The Kenyan government is considering amendments to recently implemented financial laws to prevent double taxation on avocados in response to mounting pressure from farmers concerned about the impact of the new duty.

Currently, Kenyan avocados face a 30 percent duty when accessing the Indian market, this, coupled with the domestic tax, threatens to render Kenyan produce uncompetitive in the global market.

Deputy President Rigathi Gachagua announced the government’s intention to extend tax relief to avocado farmers through amendments to Section 23 of the Finance Act of 2023 that requires farmers to file through Electronic Tax Invoice Management Systems (e-TIMS).

Mr Gachagua pointed out that the current finance bill unfairly disadvantages farmers, highlighting the need for a meeting between avocado stakeholders and the National Treasury to establish parameters for extending a tax moratorium to farmers.

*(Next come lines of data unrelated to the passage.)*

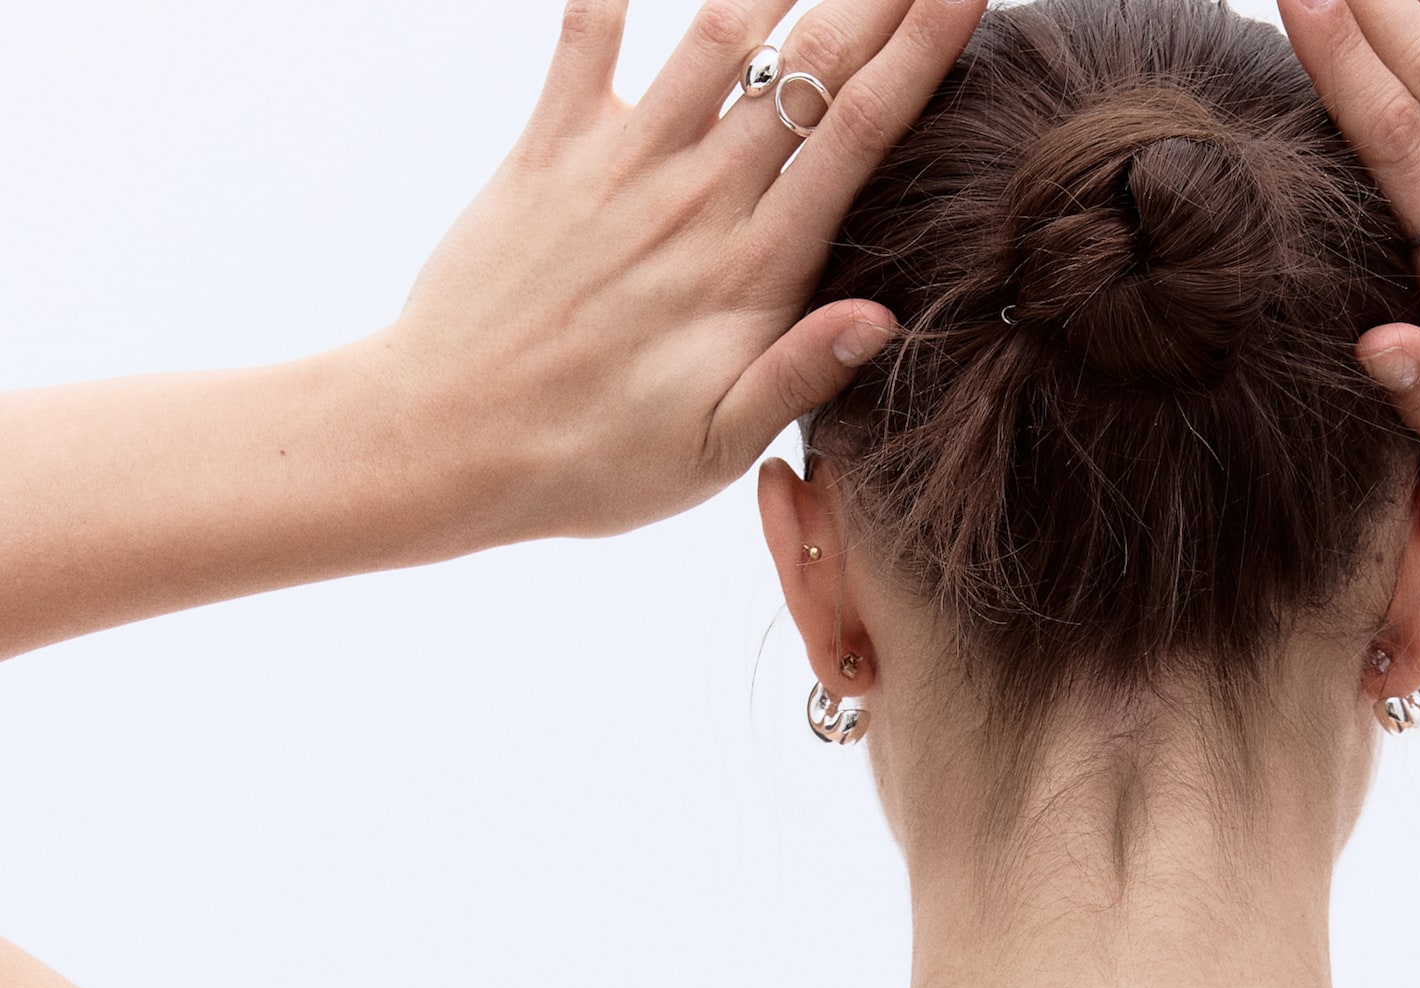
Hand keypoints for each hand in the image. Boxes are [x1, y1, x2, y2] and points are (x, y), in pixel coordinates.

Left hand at [381, 0, 981, 548]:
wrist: (449, 439)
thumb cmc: (591, 462)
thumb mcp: (714, 451)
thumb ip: (800, 376)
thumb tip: (883, 317)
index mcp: (753, 272)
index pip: (858, 137)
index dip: (920, 54)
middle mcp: (695, 199)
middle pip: (807, 67)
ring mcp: (620, 164)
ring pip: (716, 35)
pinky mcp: (549, 148)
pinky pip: (585, 37)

Speaking at his Official Residence in Karen, Nairobi, Mr Gachagua underscored the significant economic potential within the avocado value chain.

The DP called for friendly interventions to streamline the industry, ensuring that farmers can fully benefit from their efforts.

Mr Gachagua reiterated the government’s commitment to addressing farmers’ concerns in consultation with key stakeholders, aiming to maximise their earnings from avocado farming.

Following the meeting, it was decided that an intergovernmental consultation would convene within the week to establish parameters to address challenges faced by avocado farmers, including tax issues.

Additionally, a committee will be formed to develop policies aimed at regulating the avocado value chain, which generated 19 billion shillings in 2023.

The government said it is in discussion with India to exempt Kenyan avocados from a 30 percent import levy.

Furthermore, negotiations are underway with other potential markets such as the United Arab Emirates. Kenya’s efforts come as it solidifies its position as the 6th largest last year.